WHAT YOU ARE ASKED TO DO: If a line below contains the string "Brain", return that line.

THE RECORDS:

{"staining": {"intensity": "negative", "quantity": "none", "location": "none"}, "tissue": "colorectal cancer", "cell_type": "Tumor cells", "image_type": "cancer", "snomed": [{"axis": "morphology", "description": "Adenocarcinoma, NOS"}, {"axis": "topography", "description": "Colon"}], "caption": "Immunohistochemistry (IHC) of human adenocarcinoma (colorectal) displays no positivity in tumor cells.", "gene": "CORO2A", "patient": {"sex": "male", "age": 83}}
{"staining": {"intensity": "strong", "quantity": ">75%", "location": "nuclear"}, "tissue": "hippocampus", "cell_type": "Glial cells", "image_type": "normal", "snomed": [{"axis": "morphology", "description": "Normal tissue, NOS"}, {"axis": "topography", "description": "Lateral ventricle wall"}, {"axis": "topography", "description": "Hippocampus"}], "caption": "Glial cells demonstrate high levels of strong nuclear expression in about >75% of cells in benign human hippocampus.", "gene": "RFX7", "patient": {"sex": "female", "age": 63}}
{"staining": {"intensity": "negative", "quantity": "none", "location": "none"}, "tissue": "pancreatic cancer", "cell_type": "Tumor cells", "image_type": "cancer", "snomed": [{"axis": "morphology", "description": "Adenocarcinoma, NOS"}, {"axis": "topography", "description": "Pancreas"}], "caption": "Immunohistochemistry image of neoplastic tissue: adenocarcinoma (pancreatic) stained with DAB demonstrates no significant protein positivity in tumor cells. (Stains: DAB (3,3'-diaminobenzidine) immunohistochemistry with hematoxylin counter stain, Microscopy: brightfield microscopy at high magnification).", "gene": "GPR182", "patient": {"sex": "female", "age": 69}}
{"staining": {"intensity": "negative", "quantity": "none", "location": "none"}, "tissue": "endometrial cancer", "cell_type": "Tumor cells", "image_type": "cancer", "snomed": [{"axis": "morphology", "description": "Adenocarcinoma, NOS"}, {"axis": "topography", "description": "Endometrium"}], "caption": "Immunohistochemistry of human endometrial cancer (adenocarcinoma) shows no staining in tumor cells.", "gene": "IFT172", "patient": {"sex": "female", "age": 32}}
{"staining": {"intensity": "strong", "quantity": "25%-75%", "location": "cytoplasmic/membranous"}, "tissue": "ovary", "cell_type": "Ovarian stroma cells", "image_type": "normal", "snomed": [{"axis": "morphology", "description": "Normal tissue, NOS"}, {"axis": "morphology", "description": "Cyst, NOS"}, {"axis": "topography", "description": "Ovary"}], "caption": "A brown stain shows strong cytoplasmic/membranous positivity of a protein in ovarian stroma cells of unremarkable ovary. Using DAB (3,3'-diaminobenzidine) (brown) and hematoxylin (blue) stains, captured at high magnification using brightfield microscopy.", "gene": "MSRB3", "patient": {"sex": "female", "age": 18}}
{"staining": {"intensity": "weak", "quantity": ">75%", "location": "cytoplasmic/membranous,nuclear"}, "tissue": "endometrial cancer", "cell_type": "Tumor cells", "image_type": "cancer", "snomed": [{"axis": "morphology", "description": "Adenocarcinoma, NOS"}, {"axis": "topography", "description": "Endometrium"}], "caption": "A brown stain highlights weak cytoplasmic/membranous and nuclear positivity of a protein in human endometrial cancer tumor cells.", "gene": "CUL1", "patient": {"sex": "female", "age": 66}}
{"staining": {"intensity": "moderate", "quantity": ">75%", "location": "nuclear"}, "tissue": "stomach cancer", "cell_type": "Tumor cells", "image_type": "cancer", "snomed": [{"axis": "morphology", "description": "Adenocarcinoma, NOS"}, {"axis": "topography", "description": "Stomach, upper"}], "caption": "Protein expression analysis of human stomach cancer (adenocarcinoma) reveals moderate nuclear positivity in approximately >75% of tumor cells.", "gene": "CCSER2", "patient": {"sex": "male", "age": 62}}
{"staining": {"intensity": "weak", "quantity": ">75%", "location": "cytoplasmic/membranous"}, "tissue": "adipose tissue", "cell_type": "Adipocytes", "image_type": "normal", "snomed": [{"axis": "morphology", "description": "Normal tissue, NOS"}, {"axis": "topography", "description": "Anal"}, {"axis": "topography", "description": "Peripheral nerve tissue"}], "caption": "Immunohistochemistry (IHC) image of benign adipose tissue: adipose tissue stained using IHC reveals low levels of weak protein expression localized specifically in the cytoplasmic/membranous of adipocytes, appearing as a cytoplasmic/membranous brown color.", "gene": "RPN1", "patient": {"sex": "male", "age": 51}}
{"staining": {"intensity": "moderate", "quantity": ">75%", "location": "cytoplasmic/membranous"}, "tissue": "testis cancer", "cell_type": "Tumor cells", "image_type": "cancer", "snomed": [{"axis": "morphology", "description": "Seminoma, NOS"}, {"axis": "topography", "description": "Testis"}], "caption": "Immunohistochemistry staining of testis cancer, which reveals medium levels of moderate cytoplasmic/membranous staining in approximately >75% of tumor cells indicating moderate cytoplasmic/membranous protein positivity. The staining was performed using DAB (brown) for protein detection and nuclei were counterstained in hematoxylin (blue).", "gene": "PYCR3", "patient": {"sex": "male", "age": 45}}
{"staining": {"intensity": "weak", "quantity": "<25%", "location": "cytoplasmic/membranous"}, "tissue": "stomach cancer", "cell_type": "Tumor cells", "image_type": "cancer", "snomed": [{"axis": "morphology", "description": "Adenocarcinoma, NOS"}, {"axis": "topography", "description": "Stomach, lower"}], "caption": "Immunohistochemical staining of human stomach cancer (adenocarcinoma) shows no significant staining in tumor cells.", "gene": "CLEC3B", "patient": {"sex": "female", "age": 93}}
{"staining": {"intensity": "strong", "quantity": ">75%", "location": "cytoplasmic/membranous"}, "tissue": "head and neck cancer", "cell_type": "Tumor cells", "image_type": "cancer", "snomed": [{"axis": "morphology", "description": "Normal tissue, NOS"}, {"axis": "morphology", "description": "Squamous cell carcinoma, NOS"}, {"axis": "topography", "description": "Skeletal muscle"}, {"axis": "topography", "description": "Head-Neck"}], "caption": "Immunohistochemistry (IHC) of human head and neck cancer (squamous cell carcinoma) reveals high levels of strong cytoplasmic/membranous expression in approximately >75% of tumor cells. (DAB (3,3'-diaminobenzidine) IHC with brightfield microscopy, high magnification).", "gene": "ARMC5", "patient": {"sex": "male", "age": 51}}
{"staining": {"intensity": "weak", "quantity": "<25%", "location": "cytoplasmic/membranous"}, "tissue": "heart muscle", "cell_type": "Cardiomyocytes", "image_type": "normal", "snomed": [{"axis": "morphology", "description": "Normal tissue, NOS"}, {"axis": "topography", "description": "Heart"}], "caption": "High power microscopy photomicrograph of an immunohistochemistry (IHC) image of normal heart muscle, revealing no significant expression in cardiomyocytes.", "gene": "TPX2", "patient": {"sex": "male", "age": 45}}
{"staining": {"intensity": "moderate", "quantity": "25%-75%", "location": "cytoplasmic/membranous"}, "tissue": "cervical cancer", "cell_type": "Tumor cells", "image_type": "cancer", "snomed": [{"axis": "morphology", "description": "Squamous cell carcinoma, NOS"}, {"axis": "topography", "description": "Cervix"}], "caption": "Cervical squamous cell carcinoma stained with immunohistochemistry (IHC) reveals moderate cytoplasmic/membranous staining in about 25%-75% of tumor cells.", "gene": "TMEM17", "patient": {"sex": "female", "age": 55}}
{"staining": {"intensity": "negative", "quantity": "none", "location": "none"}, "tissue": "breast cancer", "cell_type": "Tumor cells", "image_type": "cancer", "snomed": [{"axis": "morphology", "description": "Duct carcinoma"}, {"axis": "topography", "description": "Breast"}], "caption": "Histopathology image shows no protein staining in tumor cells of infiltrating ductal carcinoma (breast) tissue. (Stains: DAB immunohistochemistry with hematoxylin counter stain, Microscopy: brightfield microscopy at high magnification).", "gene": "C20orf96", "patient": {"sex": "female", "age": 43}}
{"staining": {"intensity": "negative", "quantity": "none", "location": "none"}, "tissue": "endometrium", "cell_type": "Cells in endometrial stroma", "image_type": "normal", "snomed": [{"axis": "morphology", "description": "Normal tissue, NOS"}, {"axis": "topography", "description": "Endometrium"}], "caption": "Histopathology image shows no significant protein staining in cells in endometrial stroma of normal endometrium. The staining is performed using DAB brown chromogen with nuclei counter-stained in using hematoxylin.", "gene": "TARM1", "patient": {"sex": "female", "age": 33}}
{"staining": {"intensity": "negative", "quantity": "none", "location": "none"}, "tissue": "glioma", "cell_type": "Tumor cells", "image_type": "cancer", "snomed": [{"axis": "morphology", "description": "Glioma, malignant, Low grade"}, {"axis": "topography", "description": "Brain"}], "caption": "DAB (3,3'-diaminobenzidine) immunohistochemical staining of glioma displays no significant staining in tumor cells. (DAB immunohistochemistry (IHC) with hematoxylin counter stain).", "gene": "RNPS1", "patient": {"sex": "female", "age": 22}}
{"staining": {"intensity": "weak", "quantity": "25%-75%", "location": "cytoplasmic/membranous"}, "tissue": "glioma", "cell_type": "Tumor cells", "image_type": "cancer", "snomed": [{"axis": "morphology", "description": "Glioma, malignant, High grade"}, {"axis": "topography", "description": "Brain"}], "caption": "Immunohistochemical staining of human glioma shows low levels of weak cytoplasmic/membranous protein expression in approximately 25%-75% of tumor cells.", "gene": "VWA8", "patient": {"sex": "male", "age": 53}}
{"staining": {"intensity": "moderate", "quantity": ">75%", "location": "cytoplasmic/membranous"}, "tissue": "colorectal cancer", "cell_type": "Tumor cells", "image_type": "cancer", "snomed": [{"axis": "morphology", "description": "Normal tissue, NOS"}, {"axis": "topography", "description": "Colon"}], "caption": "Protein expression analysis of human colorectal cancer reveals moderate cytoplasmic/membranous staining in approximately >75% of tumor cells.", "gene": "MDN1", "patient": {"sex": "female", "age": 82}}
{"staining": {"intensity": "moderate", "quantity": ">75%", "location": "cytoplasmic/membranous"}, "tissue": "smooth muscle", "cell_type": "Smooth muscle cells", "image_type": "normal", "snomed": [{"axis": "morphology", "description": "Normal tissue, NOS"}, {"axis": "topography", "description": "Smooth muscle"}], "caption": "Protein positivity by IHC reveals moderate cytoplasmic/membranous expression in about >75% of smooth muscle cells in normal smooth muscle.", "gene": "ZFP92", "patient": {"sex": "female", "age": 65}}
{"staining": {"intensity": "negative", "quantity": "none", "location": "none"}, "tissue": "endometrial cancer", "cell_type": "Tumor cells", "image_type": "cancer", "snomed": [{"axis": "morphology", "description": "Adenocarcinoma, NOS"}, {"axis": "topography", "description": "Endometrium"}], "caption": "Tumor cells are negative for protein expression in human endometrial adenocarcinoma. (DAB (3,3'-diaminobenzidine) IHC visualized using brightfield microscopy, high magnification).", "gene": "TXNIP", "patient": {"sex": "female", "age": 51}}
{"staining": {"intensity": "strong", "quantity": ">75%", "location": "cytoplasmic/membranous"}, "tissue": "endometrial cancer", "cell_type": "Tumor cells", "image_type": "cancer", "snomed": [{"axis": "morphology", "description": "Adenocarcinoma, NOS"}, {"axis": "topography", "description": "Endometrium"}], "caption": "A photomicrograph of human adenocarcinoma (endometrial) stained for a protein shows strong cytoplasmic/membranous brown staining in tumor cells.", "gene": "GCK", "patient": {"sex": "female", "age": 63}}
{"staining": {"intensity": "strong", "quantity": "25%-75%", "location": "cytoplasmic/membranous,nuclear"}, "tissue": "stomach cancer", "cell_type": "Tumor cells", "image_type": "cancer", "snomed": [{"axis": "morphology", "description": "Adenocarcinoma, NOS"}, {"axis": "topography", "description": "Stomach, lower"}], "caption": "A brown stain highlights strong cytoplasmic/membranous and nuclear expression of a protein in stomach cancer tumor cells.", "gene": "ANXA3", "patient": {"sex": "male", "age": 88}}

RESPONSE TO THIS EXERCISE:
{"staining": {"intensity": "negative", "quantity": "none", "location": "none"}, "tissue": "glioma", "cell_type": "Tumor cells", "image_type": "cancer", "snomed": [{"axis": "morphology", "description": "Glioma, malignant, Low grade"}, {"axis": "topography", "description": "Brain"}], "caption": "DAB (3,3'-diaminobenzidine) immunohistochemical staining of glioma displays no significant staining in tumor cells. (DAB immunohistochemistry (IHC) with hematoxylin counter stain).", "gene": "RNPS1", "patient": {"sex": "female", "age": 22}}
{"staining": {"intensity": "weak", "quantity": "25%-75%", "location": "cytoplasmic/membranous"}, "tissue": "glioma", "cell_type": "Tumor cells", "image_type": "cancer", "snomed": [{"axis": "morphology", "description": "Glioma, malignant, High grade"}, {"axis": "topography", "description": "Brain"}], "caption": "Immunohistochemical staining of human glioma shows low levels of weak cytoplasmic/membranous protein expression in approximately 25%-75% of tumor cells.", "gene": "VWA8", "patient": {"sex": "male", "age": 53}}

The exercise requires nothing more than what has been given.